» **Task brief**: Whenever a line of the records below contains the word "отношения", copy that line.

Material for this task Start Marker

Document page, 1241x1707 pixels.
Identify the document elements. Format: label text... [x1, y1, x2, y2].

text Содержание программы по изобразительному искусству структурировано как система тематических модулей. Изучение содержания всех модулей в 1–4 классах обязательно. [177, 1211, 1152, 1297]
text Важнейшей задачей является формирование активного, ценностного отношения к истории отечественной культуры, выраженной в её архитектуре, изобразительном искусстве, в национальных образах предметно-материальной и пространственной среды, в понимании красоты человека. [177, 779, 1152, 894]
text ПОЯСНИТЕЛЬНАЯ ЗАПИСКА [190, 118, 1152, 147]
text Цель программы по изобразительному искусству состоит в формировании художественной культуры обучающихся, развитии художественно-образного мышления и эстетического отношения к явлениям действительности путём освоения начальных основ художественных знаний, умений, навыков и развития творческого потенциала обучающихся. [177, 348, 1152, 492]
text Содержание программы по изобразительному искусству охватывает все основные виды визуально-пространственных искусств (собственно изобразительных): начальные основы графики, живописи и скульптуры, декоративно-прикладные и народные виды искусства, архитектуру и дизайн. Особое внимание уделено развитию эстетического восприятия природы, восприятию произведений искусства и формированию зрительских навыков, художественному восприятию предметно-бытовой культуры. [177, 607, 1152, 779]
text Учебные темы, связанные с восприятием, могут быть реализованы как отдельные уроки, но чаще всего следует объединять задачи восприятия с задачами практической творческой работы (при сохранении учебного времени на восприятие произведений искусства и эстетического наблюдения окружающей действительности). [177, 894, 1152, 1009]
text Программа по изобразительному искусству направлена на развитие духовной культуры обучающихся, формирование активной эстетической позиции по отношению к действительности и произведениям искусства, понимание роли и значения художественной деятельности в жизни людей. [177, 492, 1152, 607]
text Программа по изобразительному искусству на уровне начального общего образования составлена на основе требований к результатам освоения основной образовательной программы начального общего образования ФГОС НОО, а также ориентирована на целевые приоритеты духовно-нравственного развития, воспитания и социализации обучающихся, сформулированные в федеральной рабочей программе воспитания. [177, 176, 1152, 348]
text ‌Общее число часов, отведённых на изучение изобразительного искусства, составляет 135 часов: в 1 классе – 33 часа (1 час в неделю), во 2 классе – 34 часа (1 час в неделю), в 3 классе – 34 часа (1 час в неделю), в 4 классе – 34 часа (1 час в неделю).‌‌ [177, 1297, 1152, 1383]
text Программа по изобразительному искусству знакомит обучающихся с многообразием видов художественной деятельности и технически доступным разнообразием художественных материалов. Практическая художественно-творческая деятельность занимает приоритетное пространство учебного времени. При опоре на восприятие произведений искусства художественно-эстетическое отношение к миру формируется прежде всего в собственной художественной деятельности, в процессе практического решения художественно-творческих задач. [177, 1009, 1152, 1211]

Material for this task End Marker
Material for this task Start Marker

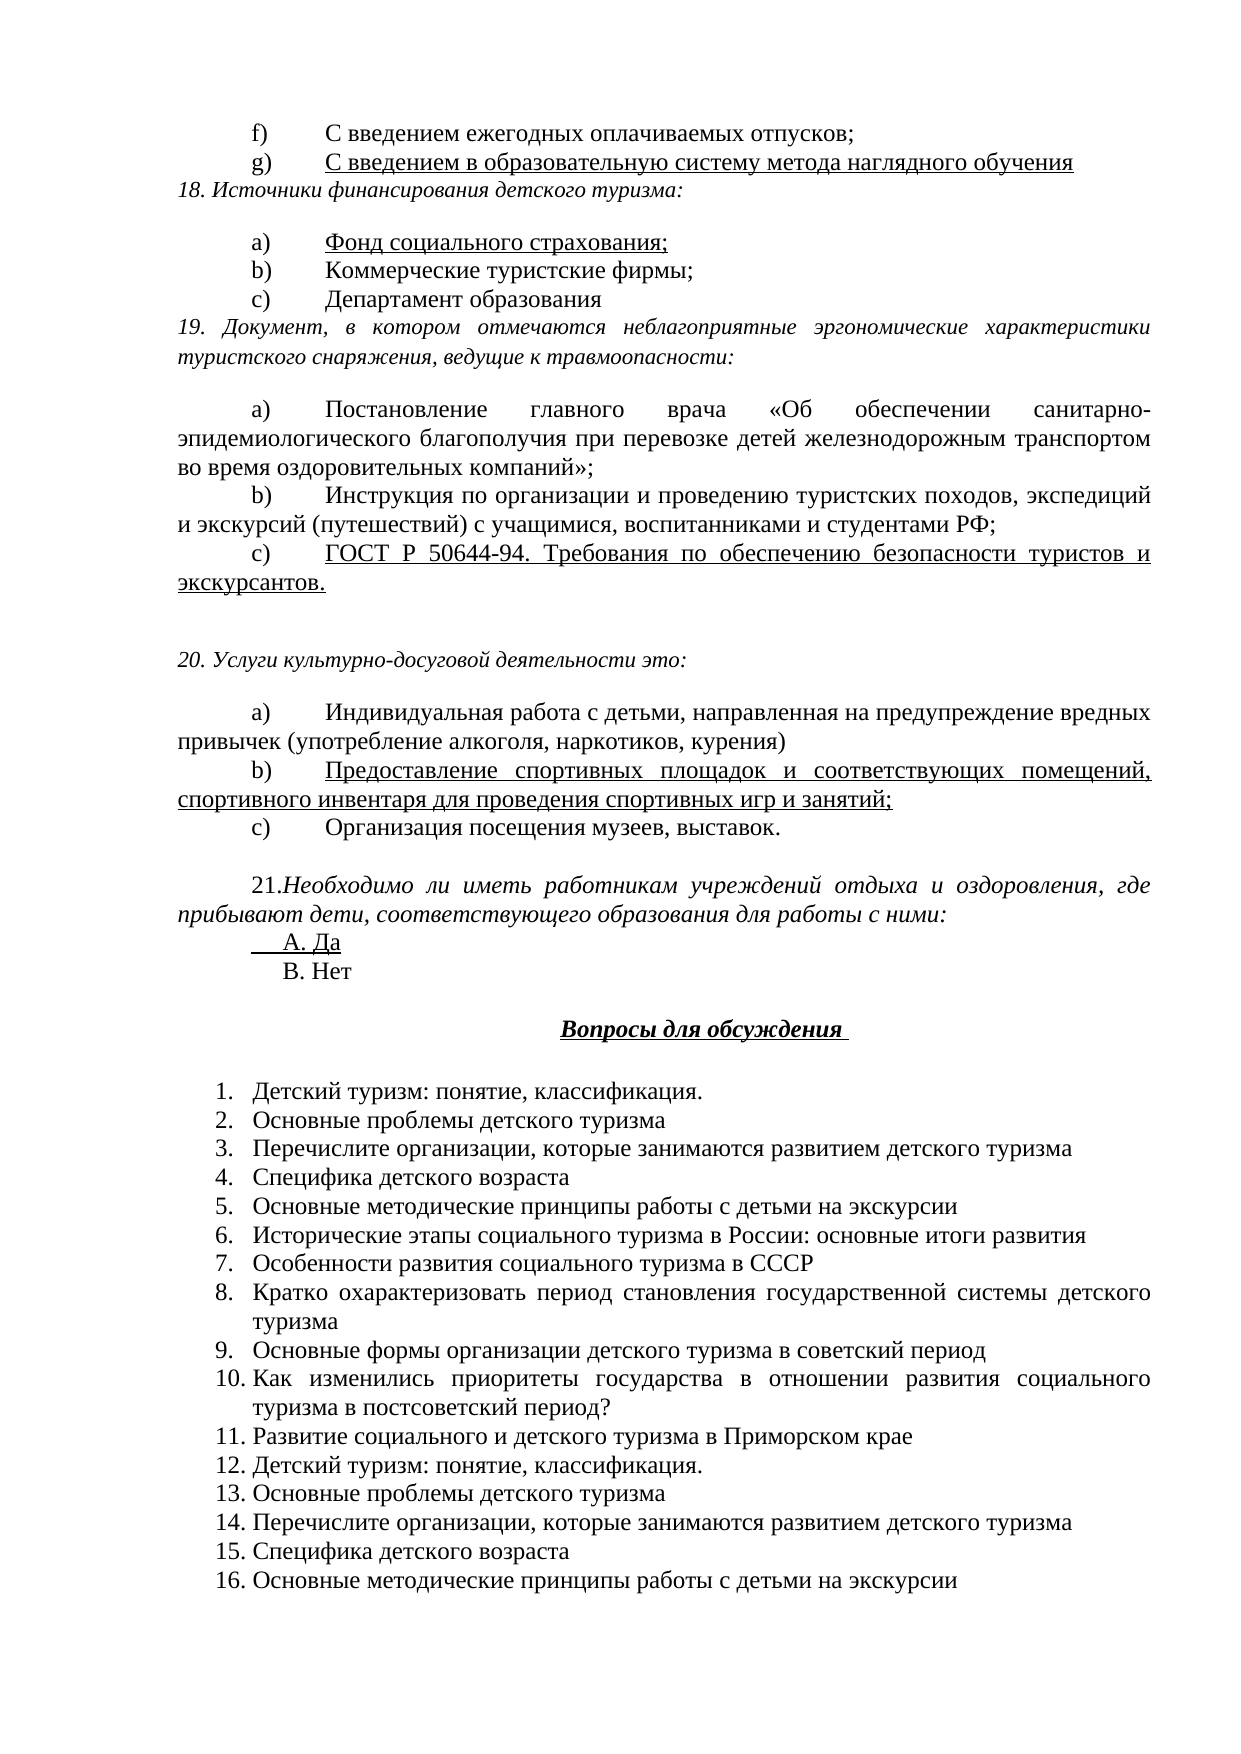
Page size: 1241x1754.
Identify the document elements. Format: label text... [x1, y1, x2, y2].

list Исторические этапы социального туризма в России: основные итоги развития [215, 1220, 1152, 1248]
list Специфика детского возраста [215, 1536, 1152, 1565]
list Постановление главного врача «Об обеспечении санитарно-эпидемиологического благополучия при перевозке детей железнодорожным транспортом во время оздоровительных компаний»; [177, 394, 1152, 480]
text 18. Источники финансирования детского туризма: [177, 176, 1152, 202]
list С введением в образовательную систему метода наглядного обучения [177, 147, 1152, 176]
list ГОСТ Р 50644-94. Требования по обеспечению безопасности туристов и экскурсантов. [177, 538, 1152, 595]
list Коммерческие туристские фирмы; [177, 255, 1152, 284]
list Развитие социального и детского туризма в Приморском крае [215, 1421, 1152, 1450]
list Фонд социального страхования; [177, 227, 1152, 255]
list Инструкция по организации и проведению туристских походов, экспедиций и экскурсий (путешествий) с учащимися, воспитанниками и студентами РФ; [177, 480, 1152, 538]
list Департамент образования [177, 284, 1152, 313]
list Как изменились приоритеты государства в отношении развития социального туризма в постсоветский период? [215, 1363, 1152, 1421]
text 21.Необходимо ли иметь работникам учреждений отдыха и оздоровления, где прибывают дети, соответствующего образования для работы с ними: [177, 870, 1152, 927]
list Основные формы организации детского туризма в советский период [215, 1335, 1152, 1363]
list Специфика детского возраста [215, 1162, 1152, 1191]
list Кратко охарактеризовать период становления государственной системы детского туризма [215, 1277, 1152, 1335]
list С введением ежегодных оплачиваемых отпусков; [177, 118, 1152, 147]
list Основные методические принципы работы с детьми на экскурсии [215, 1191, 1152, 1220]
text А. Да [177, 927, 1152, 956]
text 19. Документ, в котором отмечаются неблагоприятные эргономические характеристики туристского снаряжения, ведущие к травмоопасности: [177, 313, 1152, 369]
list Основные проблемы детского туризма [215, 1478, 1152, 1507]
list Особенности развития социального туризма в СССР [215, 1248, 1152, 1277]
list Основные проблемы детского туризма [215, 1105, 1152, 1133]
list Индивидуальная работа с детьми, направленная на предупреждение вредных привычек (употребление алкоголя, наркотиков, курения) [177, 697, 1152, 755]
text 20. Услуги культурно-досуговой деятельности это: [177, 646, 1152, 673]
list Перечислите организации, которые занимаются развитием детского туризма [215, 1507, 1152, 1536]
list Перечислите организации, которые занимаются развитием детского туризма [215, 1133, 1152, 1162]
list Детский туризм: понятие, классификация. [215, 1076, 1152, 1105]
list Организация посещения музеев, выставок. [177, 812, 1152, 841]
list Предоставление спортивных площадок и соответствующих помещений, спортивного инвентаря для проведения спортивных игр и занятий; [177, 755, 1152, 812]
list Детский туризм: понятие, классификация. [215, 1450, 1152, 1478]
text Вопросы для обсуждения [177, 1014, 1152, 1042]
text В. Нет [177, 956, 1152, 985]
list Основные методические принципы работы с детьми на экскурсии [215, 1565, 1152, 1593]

Material for this task End Marker

» **Output for this task**:
text Важнейшей задачей является формирование активного, ценностного отношения к истории отечественной культуры, выраженной в её архитектуре, изобразительном искусстве, в национальных образах предметно-материальной и пространственной среды, в понимании красоты человека. [177, 779, 1152, 894]
text Цель программы по изобразительному искусству состоит в формировании художественной культуры обучающихся, развитии художественно-образного мышления и эстетического отношения к явлениям действительности путём освоения начальных основ художественных знаний, умений, навыков и развития творческого потенциала обучающихся. [177, 348, 1152, 492]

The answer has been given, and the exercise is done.